Json would work too. Unfortunately json does not allow for comments in files. So you would need two different types of files depending on whether or not you are using external compactions. The examples below are with and without external compactions.

{
  "managers": [
    "localhost1",
    "localhost2"
    ],
  "monitors": [
    "localhost1",
    "localhost2"
    ],
  "tracers": [
    "localhost1"
    ],
  "gc": [
    "localhost1"
    ],
  "tservers": [
    "localhost1",
    "localhost2",
    "localhost3",
    "localhost4"
    ],
  "compaction": {
    "coordinators": [
      "localhost1",
      "localhost2"
      ],
    "compactors": [
      {
        "queue": "q1",
        "hosts": [
          "localhost1",
          "localhost2"
          ]
      },
      {
        "queue": "q2",
        "hosts": [
          "localhost1",
          "localhost2"
          ]
      }
    ]
  }
}
{
  "managers": [
    "localhost1",
    "localhost2"
    ],
  "monitors": [
    "localhost1",
    "localhost2"
::::::
- CHALLENGES
a. Reproduce the portion of the JSON configuration excerpt starting with "Json would work" and going on through "without external compactions.".
b. In the JSON configuration excerpt, what does JSON not allow in files?
::::::
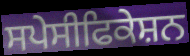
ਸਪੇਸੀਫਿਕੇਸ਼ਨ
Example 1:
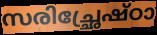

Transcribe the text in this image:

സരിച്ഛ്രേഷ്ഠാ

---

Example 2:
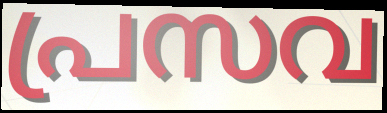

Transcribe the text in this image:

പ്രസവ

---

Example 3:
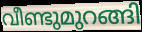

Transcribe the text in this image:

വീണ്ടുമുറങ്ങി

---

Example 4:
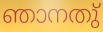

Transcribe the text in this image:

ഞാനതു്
::::::
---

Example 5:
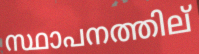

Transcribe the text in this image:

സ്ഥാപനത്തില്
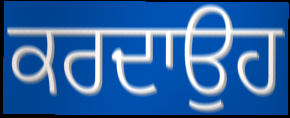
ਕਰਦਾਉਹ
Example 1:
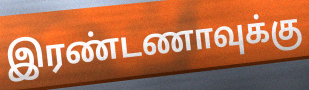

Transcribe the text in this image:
::::::
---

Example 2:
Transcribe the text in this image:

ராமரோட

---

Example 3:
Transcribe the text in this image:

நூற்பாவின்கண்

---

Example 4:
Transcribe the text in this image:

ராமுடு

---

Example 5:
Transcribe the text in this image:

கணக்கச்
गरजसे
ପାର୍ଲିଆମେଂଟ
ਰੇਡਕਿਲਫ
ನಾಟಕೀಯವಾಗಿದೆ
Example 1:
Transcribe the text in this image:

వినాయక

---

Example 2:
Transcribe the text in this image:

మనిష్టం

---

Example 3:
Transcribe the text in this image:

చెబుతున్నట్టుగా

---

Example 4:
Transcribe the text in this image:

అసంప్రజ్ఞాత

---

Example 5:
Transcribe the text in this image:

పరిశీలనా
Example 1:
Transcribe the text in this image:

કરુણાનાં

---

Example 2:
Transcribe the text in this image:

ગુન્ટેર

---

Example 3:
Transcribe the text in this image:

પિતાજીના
::::::
- PROBLEM SOLUTIONS
a.
Json would work too. Unfortunately json does not allow for comments in files. So you would need two different types of files depending on whether or not you are using external compactions. The examples below are with and without external compactions.

b. Comments.